Even so, some Crown Dependencies continued to award the Volunteer Officers' Decoration instead of the Colonial version, until the Efficiency Decoration was instituted in September 1930.

==Award criteria==
The qualifying period of service was also twenty years, except in India where it was eighteen years. Service in the Volunteer Forces of any portion of the Empire was reckoned as part of the qualifying service required for this Decoration, while half of any previous service in the Permanent Forces of the Empire also counted towards qualification. The award did not confer any individual precedence, but entitled the recipient to use the post-nominal letters VD.

The power of conferring the decoration and of revoking the award was exercised on behalf of the Queen by the Governor-General of India, the Governor-General of the Dominion of Canada or the Governors of the respective Colonies or Dependencies. The names of officers of the Empire who were awarded the decoration, or whose award was revoked, were published in the Official Gazettes of India or of the relevant Crown Colony or Dependency instead of in the London Gazette.

==Order of wear==
In the order of wear prescribed by the British Central Chancery of the Orders of Knighthood, the Volunteer Officers' Decoration for India and the Colonies takes precedence after the Volunteer Long Service Medal and before the Volunteer Long Service Medal for India and the Colonies.

===South Africa===

With effect from 6 April 1952, when a new South African set of decorations and medals was instituted to replace the British awards used to date, the older British decorations and medals which were applicable to South Africa continued to be worn in the same order of precedence but, with the exception of the Victoria Cross, took precedence after all South African decorations and medals awarded to South Africans on or after that date. Of the official British medals which were applicable to South Africans, the Volunteer Officers' Decoration for India and the Colonies takes precedence as shown.

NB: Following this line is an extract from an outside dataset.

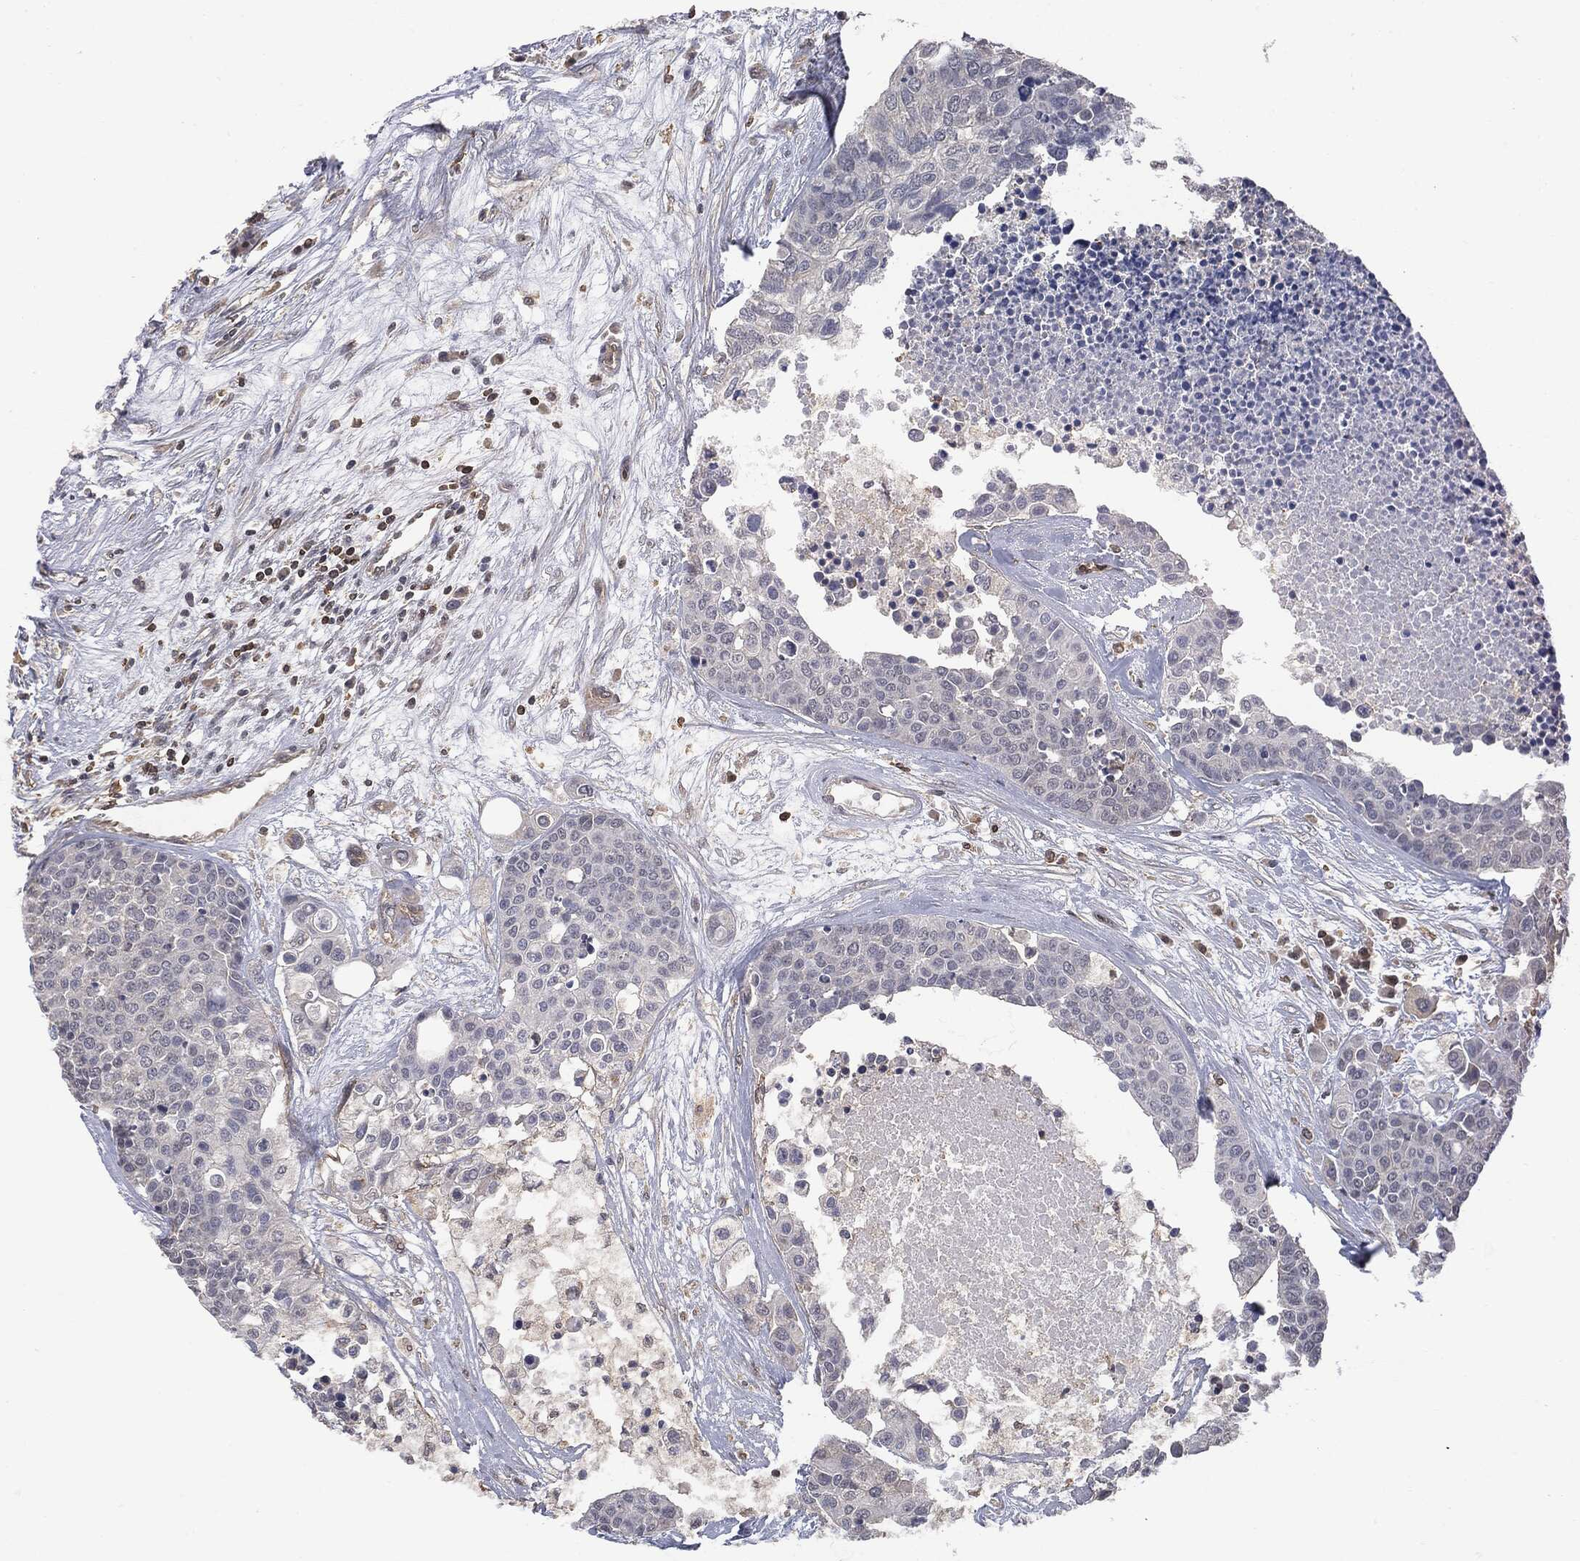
{"staining": {"intensity": "negative", "quantity": "none", "location": "none"}, "tissue": "carcinoid", "cell_type": "Tumor cells", "image_type": "cancer", "snomed": [{"axis": "morphology", "description": "Carcinoid, malignant, NOS"}, {"axis": "topography", "description": "Colon"}], "caption": "Tumor cells are negative for brown protein staining in carcinoid (malignant).", "gene": "PSMB10", "patient": {"sex": "male", "age": 81}}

- Preceded by the Medal for Long Service and Good Conduct (South Africa).
- Succeeded by the Volunteer Long Service Medal for India and the Colonies.

==Description==
The decoration is an oval skeletal design and was struck in silver, with parts of the obverse in silver-gilt. It is 43 mm high and 35.5 mm wide, with a ring suspender formed of silver wire.

- Obverse
  The obverse is an oak leaf wreath in silver, tied with gold, with the royal cypher "VRI" below the royal crown, both in gold, in the centre.
- Reverse
  The reverse is plain, with the hallmarks impressed at the bottom. The decoration was awarded unnamed, but was frequently unofficially engraved in various styles.
- Ribbon
  The ribbon is the same as that of the Volunteer Officers' Decoration, dark green and 1+1/2 in wide. It is suspended from a silver bar-brooch, decorated with an oak leaf pattern.

==Discontinuation==
In 1899, except in respect of the Indian Empire where it would later be superseded by the Indian Volunteer Forces Officers' Decoration, the Volunteer Officers' Decoration for India and the Colonies was superseded by the Colonial Auxiliary Forces Officers' Decoration, instituted by Royal Warrant on 18 May 1899 and amended by further Warrants on 3 August 1902 and 9 June 1921.